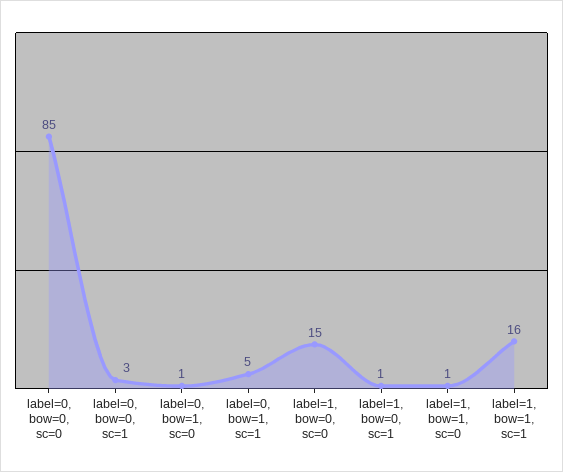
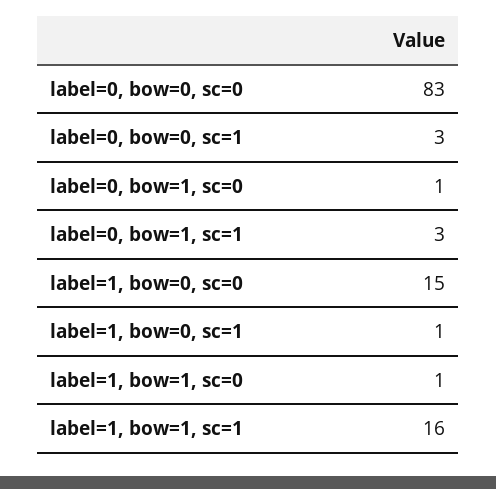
  {
-   "label=0, bow=0, sc=0": 85,
+   "label=0, bow=0, sc=0": 83,
    "label=0, bow=0, sc=1": 3,
    "label=0, bow=1, sc=0": 1,
-   "label=0, bow=1, sc=1": 5,
+   "label=0, bow=1, sc=1": 3,
    "label=1, bow=0, sc=0": 15,
    "label=1, bow=0, sc=1": 1,
    "label=1, bow=1, sc=0": 1,
    "label=1, bow=1, sc=1": 16
  }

--------

__What the task asks__: Give back the full data exactly as it reads, but drop the pictures.

__Response__:
  {
-   "label=0, bow=0, sc=0": 85,
+   "label=0, bow=0, sc=0": 83,
    "label=0, bow=0, sc=1": 3,
    "label=0, bow=1, sc=0": 1,
-   "label=0, bow=1, sc=1": 5,
+   "label=0, bow=1, sc=1": 3,
    "label=1, bow=0, sc=0": 15,
    "label=1, bow=0, sc=1": 1,
    "label=1, bow=1, sc=0": 1,
    "label=1, bow=1, sc=1": 16
  }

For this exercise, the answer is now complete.